[SOURCE TEXT]
= = =

Located just above the place de Jeu de Balle in the heart of the Marolles area, this café is a local institution—legend has it that residents would come to fill their buckets full of hot water in times of need, hence the name. In 2014, its closure was imminent, but locals stepped in and reopened it as a social cooperative with an organic canteen dishing up hearty lunches and a dish of the day (11–4). It also boasts a well-curated list of bottled beers (many of them organic) from lesser-known artisanal Belgian breweries.

Rue des Renards 25, Brussels, Brussels Capital, 1000, Belgium
02-213–9159
Known For
  • a genuine local spirit, and some fierce political debate (on the right night)
  • organic vegetarian cooking
  • sustainable produce sourced locally
Restaurants Details
Rate Includes: Closed Mon., Reservations not accepted

Liu Lin

$$ | Upper Town

The definition of on-trend Brussels dining. It's not flashy, it's not too expensive, but this Taiwanese-inspired, plant-based street food restaurant, run by a pair of sisters, has certainly captured a mood. It's always packed with mostly younger diners, huddled over their noodle soups, coconut curries, and rice bowls of crispy "chicken," bright lights bouncing off the plain white interior.   

Rue Haute 20, Brussels, Brussels Capital, 1000, Belgium
02-455--0830
Known For
  • plant-based vegan dining with good flavors
  • there's no alcohol—you grab cans of pop from the fridge
  • the noodle soups are perfect for a winter's day
Restaurants Details
Rate Includes: Closed Mon. and Tues.

= = =

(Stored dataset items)

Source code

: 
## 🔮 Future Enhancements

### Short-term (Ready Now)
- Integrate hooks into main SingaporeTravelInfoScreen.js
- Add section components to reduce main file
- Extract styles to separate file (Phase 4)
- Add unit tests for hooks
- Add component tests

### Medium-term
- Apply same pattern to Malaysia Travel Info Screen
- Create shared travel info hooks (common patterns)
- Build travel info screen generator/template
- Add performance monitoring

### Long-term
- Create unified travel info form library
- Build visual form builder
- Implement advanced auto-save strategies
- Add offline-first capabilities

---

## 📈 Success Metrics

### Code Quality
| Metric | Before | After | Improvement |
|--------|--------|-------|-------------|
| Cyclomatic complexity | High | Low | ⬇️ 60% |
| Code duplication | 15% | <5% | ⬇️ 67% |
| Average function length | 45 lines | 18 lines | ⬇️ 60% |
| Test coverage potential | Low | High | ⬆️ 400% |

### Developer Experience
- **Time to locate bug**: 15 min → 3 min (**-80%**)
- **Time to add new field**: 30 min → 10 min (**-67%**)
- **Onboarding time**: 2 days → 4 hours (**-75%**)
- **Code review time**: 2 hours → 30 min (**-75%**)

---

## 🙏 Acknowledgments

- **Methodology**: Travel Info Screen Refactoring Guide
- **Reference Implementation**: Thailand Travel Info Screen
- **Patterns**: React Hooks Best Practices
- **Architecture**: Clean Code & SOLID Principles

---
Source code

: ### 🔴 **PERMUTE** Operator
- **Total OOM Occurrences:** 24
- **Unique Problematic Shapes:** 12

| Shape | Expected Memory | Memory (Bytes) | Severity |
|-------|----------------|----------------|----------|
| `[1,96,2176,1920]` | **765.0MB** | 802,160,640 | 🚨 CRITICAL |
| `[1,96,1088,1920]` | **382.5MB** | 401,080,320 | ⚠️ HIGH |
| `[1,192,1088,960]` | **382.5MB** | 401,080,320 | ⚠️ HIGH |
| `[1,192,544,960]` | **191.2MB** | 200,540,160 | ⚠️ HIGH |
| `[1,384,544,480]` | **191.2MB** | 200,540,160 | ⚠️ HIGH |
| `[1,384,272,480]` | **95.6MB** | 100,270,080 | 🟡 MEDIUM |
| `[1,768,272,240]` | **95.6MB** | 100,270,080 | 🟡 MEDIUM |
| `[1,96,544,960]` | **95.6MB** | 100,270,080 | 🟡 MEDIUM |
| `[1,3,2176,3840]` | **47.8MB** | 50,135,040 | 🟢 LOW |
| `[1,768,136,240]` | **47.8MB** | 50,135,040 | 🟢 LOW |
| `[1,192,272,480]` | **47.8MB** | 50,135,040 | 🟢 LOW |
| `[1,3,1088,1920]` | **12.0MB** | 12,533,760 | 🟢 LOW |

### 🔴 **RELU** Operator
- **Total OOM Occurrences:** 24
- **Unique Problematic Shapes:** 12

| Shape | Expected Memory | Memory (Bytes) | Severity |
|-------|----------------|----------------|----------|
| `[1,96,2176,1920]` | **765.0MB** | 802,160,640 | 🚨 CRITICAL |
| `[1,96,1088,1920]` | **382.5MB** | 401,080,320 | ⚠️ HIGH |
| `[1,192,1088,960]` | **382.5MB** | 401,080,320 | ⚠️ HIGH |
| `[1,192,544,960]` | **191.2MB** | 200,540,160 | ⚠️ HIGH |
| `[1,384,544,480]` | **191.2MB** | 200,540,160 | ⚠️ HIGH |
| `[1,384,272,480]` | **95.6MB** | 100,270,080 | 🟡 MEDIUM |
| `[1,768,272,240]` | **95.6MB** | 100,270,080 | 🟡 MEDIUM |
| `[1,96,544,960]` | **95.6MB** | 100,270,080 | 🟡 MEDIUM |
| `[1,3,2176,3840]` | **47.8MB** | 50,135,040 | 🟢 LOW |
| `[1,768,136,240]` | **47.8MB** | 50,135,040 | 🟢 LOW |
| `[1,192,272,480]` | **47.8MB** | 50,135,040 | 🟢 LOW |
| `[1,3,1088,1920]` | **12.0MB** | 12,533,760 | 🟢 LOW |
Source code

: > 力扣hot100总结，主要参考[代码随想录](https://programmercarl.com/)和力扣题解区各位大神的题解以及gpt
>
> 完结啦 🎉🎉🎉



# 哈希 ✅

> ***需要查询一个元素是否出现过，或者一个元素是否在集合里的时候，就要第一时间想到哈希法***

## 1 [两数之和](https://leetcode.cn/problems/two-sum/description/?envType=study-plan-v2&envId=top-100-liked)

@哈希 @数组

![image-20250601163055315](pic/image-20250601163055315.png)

= = =

[TASK INSTRUCTIONS] Retype the part of the Brussels dining listings starting with "The definition of" and going on through "plain white interior.".

[RESPONSE TO THE EXERCISE]
The definition of on-trend Brussels dining. It's not flashy, it's not too expensive, but this Taiwanese-inspired, plant-based street food restaurant, run by a pair of sisters, has certainly captured a mood. It's always packed with mostly younger diners, huddled over their noodle soups, coconut curries, and rice bowls of crispy "chicken," bright lights bouncing off the plain white interior.